Ça me rend malade. Est-ce que ces gens aiment vraiment la nature ? Je me pose la question… »
Lire aussi le reportage : A Chamonix, des montagnards excédés par les traileurs
« J’étais bénévole pour le balisage des sentiers comme de nombreux amis à moi. Et puis il y a eu toute
cette marchandisation autour du trail, la multiplication des courses et un développement sans limites
de l’événement, c’est devenu une course au pognon », s’indigne, lui aussi, Timothée Mottin, président
de l’association chamoniarde Boutch à boutch, dans un article intitulé « L’Ultra-trail du Mont-Blanc
asphyxie la vallée de Chamonix », publié par le magazine écologiste Reporterre.

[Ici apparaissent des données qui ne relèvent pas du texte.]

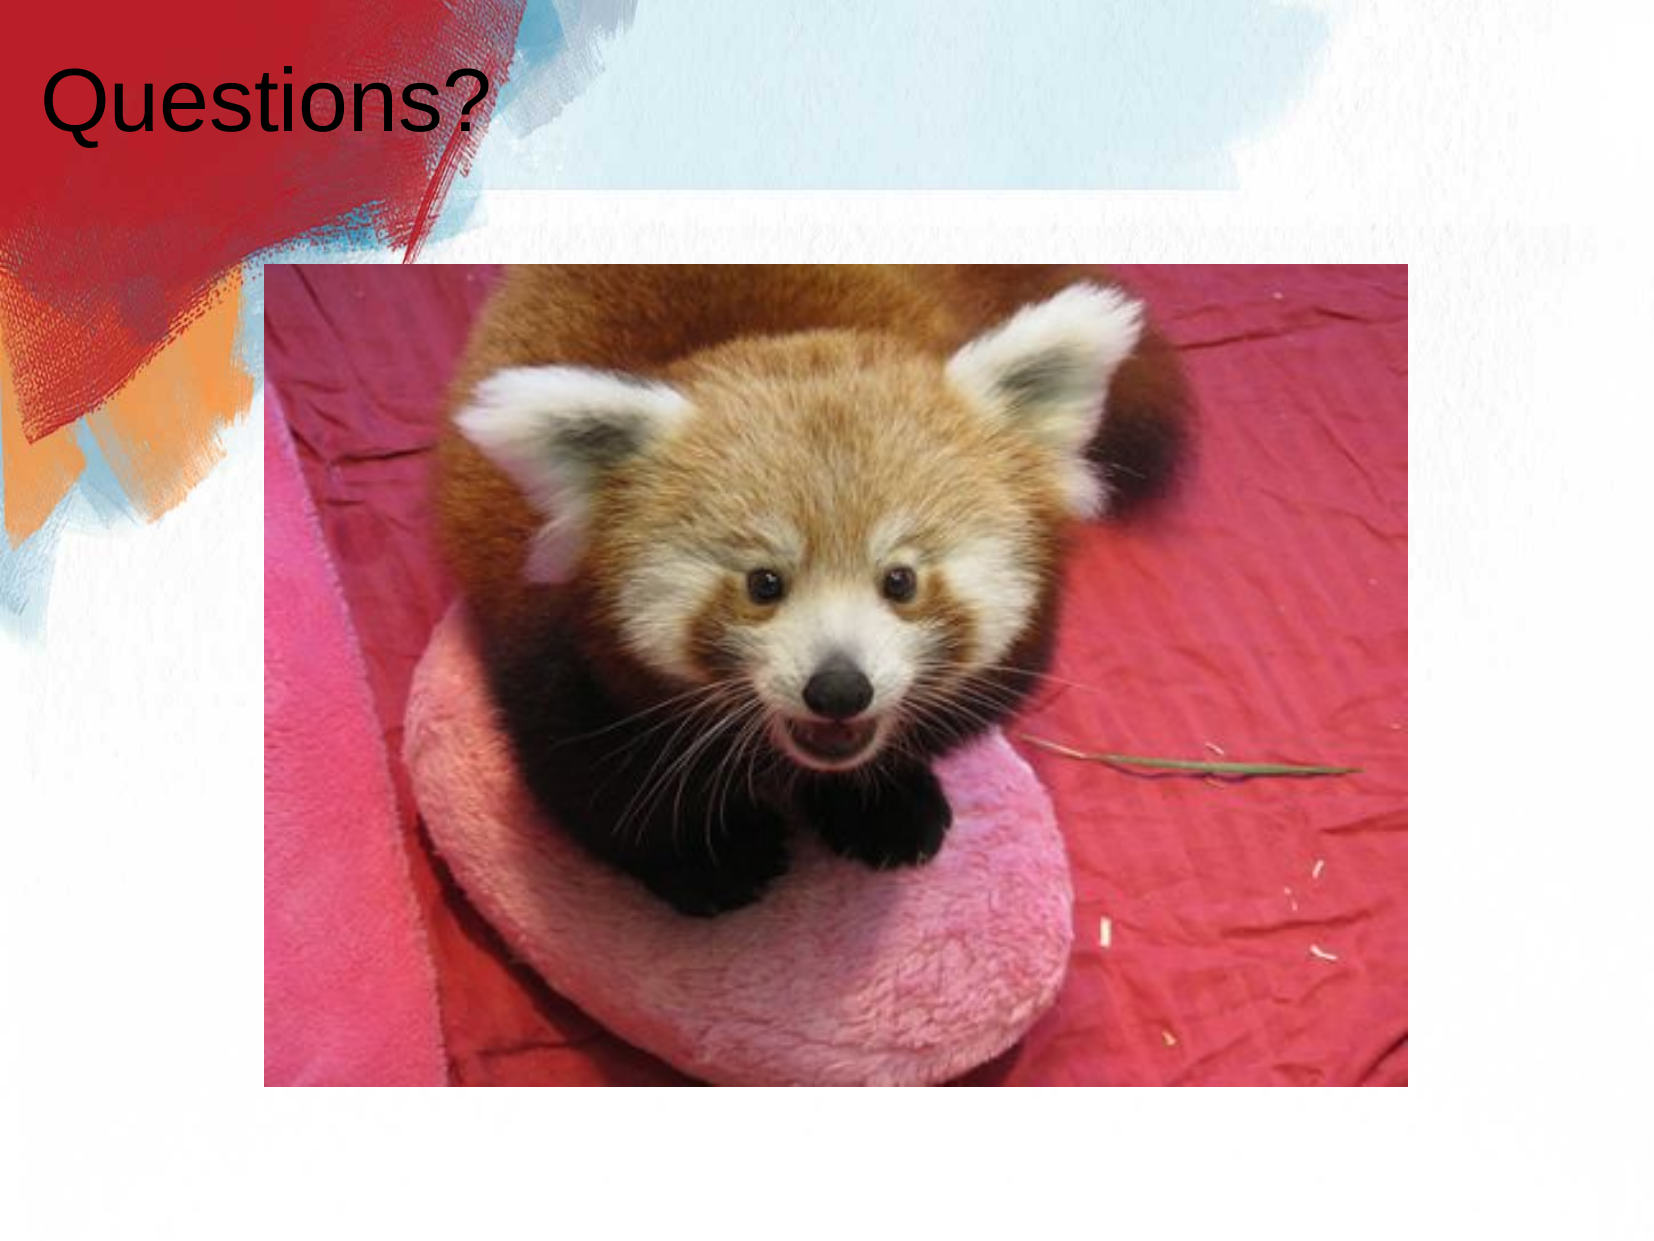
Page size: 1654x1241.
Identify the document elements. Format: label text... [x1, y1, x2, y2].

« L’an dernier, on a organisé une fresque du climat [un atelier de sensibilisation au changement
climatique] à laquelle les membres de l’UTMB ont participé, ce qui nous a donné l’occasion de proposer
des solutions, explique Xavier Thévenard, vainqueur de toutes les courses individuelles de l’UTMB. On
a suggéré d’organiser une édition internationale tous les quatre ans seulement, comme les Jeux
olympiques, et une version annuelle plus limitée géographiquement en privilégiant les coureurs qui
utilisent des mobilités douces. Il y a un tel engouement que l’organisation n’y perdrait rien mais, quand
on voit le partenariat avec Dacia, on se dit qu’on a manqué de persuasion. » Le traileur jurassien refuse
désormais de prendre l’avion pour des raisons écologiques.